Aminata Tall, c’est aussi la force des idées qu’elle défend devant même le président de la République. Qu’il s’appelle Abdoulaye Wade ou Macky Sall. «Je l’ai vu plusieurs fois en contradiction avec le président Wade lors de nos réunions politiques. Aminata a le courage de ses idées. Elle ne tremble devant personne. Elle faisait partie des rares personnes à dire non au Président Wade», reconnaît Thierno Lô, ancien ministre sous Wade. Dans un monde politique où il faut passer par la case parrainage pour accéder au sommet, elle préfère faire cavalier seul. Elle n’hésitait pas à critiquer les actions de Idrissa Seck ou de Macky Sall.
«Elle a refusé que Macky nomme les membres de son cabinet au Cese»
Un ancien du Pds, actuel membre de la majorité, raconte que Aminata Tall refusait de déférer à la consultation des Premiers ministres Idrissa Seck ou Macky Sall. «Elle disait que c’est à Wade de la choisir comme ministre et non des seconds couteaux comme Macky Sall ou Idrissa Seck», rappelle Ndèye Guèye Cissé. Maire de Diourbel de 2002 à 2009, Aminata Tall ne pouvait se satisfaire de son rang de ministre d’Etat qu’elle doublait avec d’autres stations ministérielles (Femme, Collectivités locales). Elle échoue plusieurs fois à se faire choisir comme Première ministre par Wade. Après 9 ans dans le gouvernement, l’ex-ministre de la Femme est nommée en 2009 Secrétaire générale de la présidence. Mais ses militants réclament qu’elle soit la deuxième personnalité de l’Etat. Pourtant, c’est Pape Diop qui est choisi par Me Abdoulaye Wade pour diriger le Sénat. C’est le revers de trop. En 2011, Aminata Tall quitte le régime deux ans après avoir perdu la mairie de Diourbel au profit de son rival socialiste feu Jacques Baudin.

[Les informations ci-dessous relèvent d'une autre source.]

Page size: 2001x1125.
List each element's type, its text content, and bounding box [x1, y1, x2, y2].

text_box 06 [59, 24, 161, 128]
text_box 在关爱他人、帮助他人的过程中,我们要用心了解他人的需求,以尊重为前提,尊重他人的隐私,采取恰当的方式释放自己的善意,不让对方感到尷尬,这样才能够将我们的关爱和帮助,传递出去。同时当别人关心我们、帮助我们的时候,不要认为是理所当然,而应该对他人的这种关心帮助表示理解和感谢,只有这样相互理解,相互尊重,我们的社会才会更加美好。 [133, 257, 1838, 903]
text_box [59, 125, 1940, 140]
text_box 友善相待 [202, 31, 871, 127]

Avec toujours sa verve, l’ex-ministre d’Etat ouvre le feu sur son ex-mentor, Abdoulaye Wade, le qualifiant d’«ingrat» et d’«imposteur». Un an plus tard, à la faveur d’une alliance avec Macky Sall, elle retrouve la station de Secrétaire générale de la présidence. Elle se charge de la traque des dignitaires de son ancien parti, relativement à des meubles de la Présidence qui auraient disparu. Mais chassez le naturel, il revient toujours au galop ! Même en tant que collaboratrice du président Sall, Aminata Tall ne compte pas se faire piétiner ou jouer au béni oui-oui. «Lorsque Macky Sall l’a mise à la tête du Conseil économique, elle a refusé que le Président nomme les membres de son cabinet. Elle a mis sa démission en balance et finalement Macky a cédé», souffle un proche. Née en 1949, Aminata Tall est au crépuscule de sa carrière politique. Elle ne pèse plus rien dans son fief à Diourbel. Mais sa personnalité et son aura continuent de faire d’elle une figure du paysage politique. Et ça, Macky Sall ne l’oublie pas.